> Selected excerpt
Anti-derivative is consider as the reverse process of differentiation, which, for a given derivative essentially recovers the original function. Anti-derivative has many uses. For example, it is used by a physicist who knows the velocity of a particle to know its position at a given time. And an engineer who can measure the variable rate at which the water is leaking from a tank wants to know the amount leaked over certain time period. In each case, the problem is to find a function $F$ whose derivative is a known function $f$. If such a function $F$ exists, it is called an anti-derivative of $f$. In this section we will be studying more about anti-derivatives.

A function $F$ is an anti-derivative of a function $f$ when for every $x$ in the domain of $f$, it follows that $F'(x) = f(x)$.

For example, since the derivative of $x^{3}$ is $3x$, an anti-derivative of $3x$ is $x^{3}$. There are, however other anti-derivative of $3x$. Each of the following is an anti-derivative of $3x$:

$x^{3}+1$, $x^{3}-20$, $x^{3}+e$

Clearly, we may add any constant to $x^{3}$ and the derivative will be $3x$. Therefore,$x^{3}+C$ is the anti-derivative of $3x$ for any constant C.

$\int 3x dx$ = $x^{3}+C$
Here the function to be integrated (here $3x$) is called the integrand. The variable reminds us that the variable of integration is $x$. The constant $C$ is called the arbitrary constant because it may take any value positive, negative or zero.

$\int x^{n}dx$ = $\frac{x^{n+1}}{n+1}$ + C (n ? -1)

> Plain-text document sources

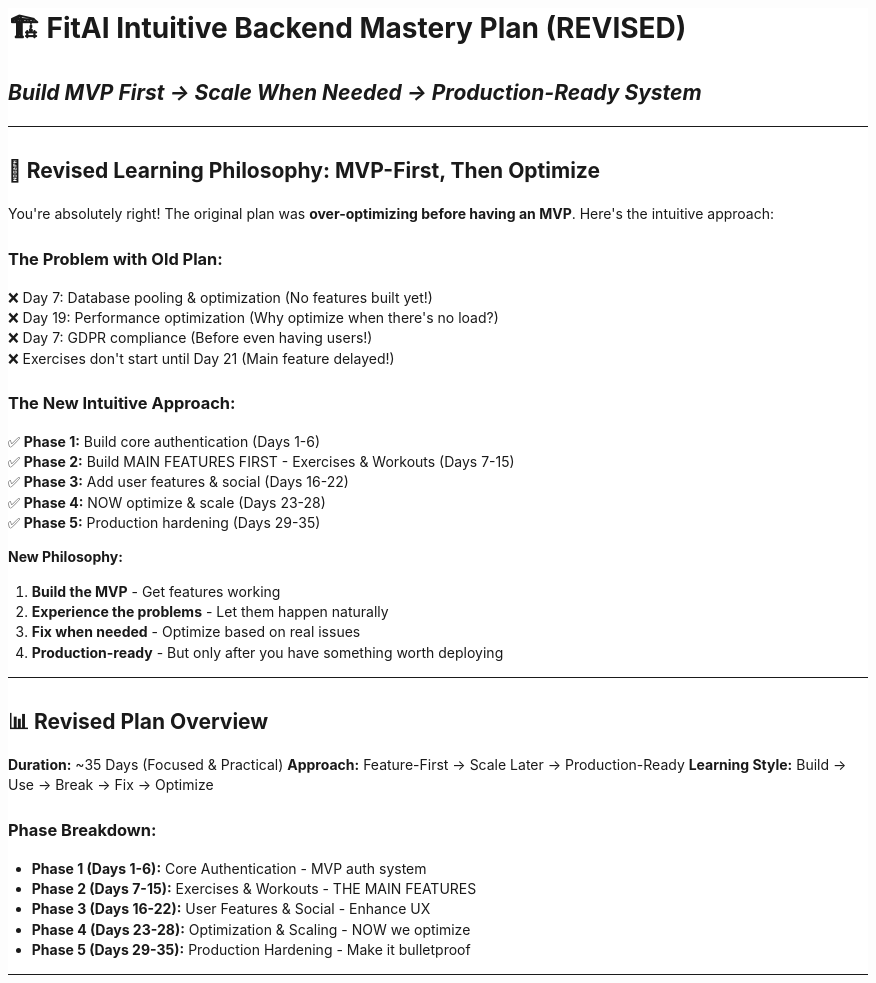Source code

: # 🏗️ FitAI Intuitive Backend Mastery Plan (REVISED)
## *Build MVP First → Scale When Needed → Production-Ready System*

---

## 🎯 **Revised Learning Philosophy: MVP-First, Then Optimize**

You're absolutely right! The original plan was **over-optimizing before having an MVP**. Here's the intuitive approach:

### **The Problem with Old Plan:**
❌ Day 7: Database pooling & optimization (No features built yet!)  
❌ Day 19: Performance optimization (Why optimize when there's no load?)  
❌ Day 7: GDPR compliance (Before even having users!)  
❌ Exercises don't start until Day 21 (Main feature delayed!)  

### **The New Intuitive Approach:**
✅ **Phase 1:** Build core authentication (Days 1-6)  
✅ **Phase 2:** Build MAIN FEATURES FIRST - Exercises & Workouts (Days 7-15)  
✅ **Phase 3:** Add user features & social (Days 16-22)  
✅ **Phase 4:** NOW optimize & scale (Days 23-28)  
✅ **Phase 5:** Production hardening (Days 29-35)  

**New Philosophy:**
1. **Build the MVP** - Get features working
2. **Experience the problems** - Let them happen naturally
3. **Fix when needed** - Optimize based on real issues
4. **Production-ready** - But only after you have something worth deploying

---

## 📊 **Revised Plan Overview**

**Duration:** ~35 Days (Focused & Practical)
**Approach:** Feature-First → Scale Later → Production-Ready
**Learning Style:** Build → Use → Break → Fix → Optimize

### **Phase Breakdown:**

- **Phase 1 (Days 1-6):** Core Authentication - MVP auth system
- **Phase 2 (Days 7-15):** Exercises & Workouts - THE MAIN FEATURES  
- **Phase 3 (Days 16-22):** User Features & Social - Enhance UX
- **Phase 4 (Days 23-28):** Optimization & Scaling - NOW we optimize
- **Phase 5 (Days 29-35):** Production Hardening - Make it bulletproof

---
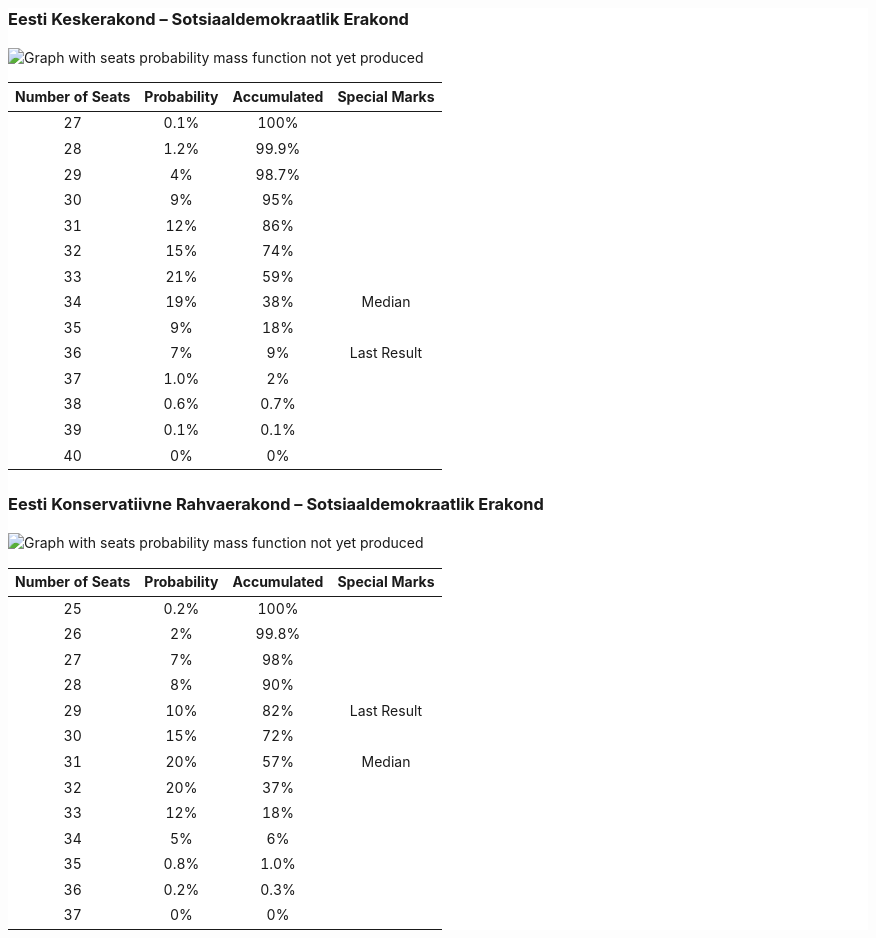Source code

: ### Eesti Keskerakond – Sotsiaaldemokraatlik Erakond

![Graph with seats probability mass function not yet produced](2020-03-16-Turu-uuringuteAS-coalitions-seats-pmf-kesk–sde.png "Seats Probability Mass Function")

| Number of Seats | Probability | Accumulated | Special Marks |
|:---------------:|:-----------:|:-----------:|:-------------:|
| 27 | 0.1% | 100% |  |
| 28 | 1.2% | 99.9% |  |
| 29 | 4% | 98.7% |  |
| 30 | 9% | 95% |  |
| 31 | 12% | 86% |  |
| 32 | 15% | 74% |  |
| 33 | 21% | 59% |  |
| 34 | 19% | 38% | Median |
| 35 | 9% | 18% |  |
| 36 | 7% | 9% | Last Result |
| 37 | 1.0% | 2% |  |
| 38 | 0.6% | 0.7% |  |
| 39 | 0.1% | 0.1% |  |
| 40 | 0% | 0% |  |

### Eesti Konservatiivne Rahvaerakond – Sotsiaaldemokraatlik Erakond

![Graph with seats probability mass function not yet produced](2020-03-16-Turu-uuringuteAS-coalitions-seats-pmf-ekre–sde.png "Seats Probability Mass Function")

| Number of Seats | Probability | Accumulated | Special Marks |
|:---------------:|:-----------:|:-----------:|:-------------:|
| 25 | 0.2% | 100% |  |
| 26 | 2% | 99.8% |  |
| 27 | 7% | 98% |  |
| 28 | 8% | 90% |  |
| 29 | 10% | 82% | Last Result |
| 30 | 15% | 72% |  |
| 31 | 20% | 57% | Median |
| 32 | 20% | 37% |  |
| 33 | 12% | 18% |  |
| 34 | 5% | 6% |  |
| 35 | 0.8% | 1.0% |  |
| 36 | 0.2% | 0.3% |  |
| 37 | 0% | 0% |  |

> Required tasks
a) Based on the anti-derivatives text, is each statement true? Answer yes or no, and quote the exact words from the text that decide it. (i) The text presents anti-derivatives as the reverse process of integration. (ii) According to the text, the arbitrary constant C must be positive. (iii) The text mentions an engineer who wants to know how much water leaked from a tank over some time period.
b) Retype the anti-derivatives text from "Anti-derivative is consider" up to and including "more about anti-derivatives.".
c) According to the anti-derivatives text, what values can the arbitrary constant C take? List all of them.

> Solutions per task
a)
(i) No: "Anti-derivative is consider as the reverse process of differentiation"
(ii) No: "it may take any value positive, negative or zero"
(iii) Yes: "an engineer who can measure the variable rate at which the water is leaking from a tank wants to know the amount leaked over certain time period"

b)
Anti-derivative is consider as the reverse process of differentiation, which, for a given derivative essentially recovers the original function. Anti-derivative has many uses. For example, it is used by a physicist who knows the velocity of a particle to know its position at a given time. And an engineer who can measure the variable rate at which the water is leaking from a tank wants to know the amount leaked over certain time period. In each case, the problem is to find a function $F$ whose derivative is a known function $f$. If such a function $F$ exists, it is called an anti-derivative of $f$. In this section we will be studying more about anti-derivatives.

c) Positive, negative, zero